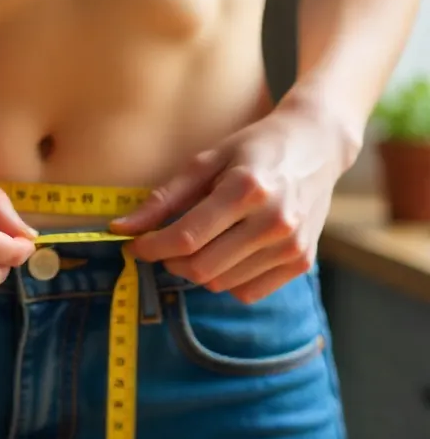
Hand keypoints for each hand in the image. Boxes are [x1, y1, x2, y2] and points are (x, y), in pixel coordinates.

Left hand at [111, 104, 349, 302]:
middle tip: (165, 245)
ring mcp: (292, 245)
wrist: (316, 146)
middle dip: (171, 261)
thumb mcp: (207, 160)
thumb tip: (122, 229)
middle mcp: (274, 221)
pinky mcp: (302, 262)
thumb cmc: (254, 149)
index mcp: (247, 189)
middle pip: (202, 267)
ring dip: (198, 270)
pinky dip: (228, 280)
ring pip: (221, 284)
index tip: (134, 245)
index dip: (152, 247)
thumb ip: (164, 198)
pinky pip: (247, 292)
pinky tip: (230, 252)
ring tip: (203, 241)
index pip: (187, 237)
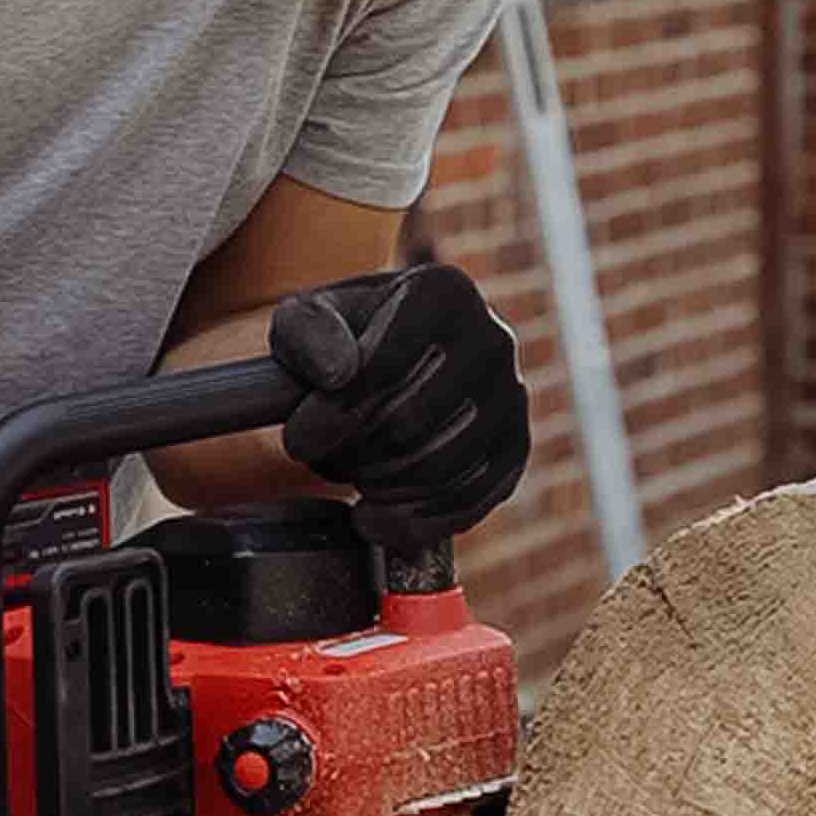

====

> REQUIRED ACTION: Reproduce the lines from the line containing "middle tip: (165, 245)" through the end of the records above, exactly and inclusively, omitting pictures.

> WRITTEN ANSWER:
middle tip: (165, 245)
ring mcp: (292, 245)
wrist: (316, 146)
middle dip: (171, 261)
thumb mcp: (207, 160)
thumb tip: (122, 229)
middle mcp: (274, 221)
pinky mcp: (302, 262)
thumb cmc: (254, 149)
index mcp: (247, 189)
middle pip: (202, 267)
ring dip: (198, 270)
pinky dip: (228, 280)
ring pip: (221, 284)
index tip: (134, 245)
index dip: (152, 247)
thumb ip: (164, 198)
pinky pip: (247, 292)
pinky tip: (230, 252)
ring tip: (203, 241)
index pip: (187, 237)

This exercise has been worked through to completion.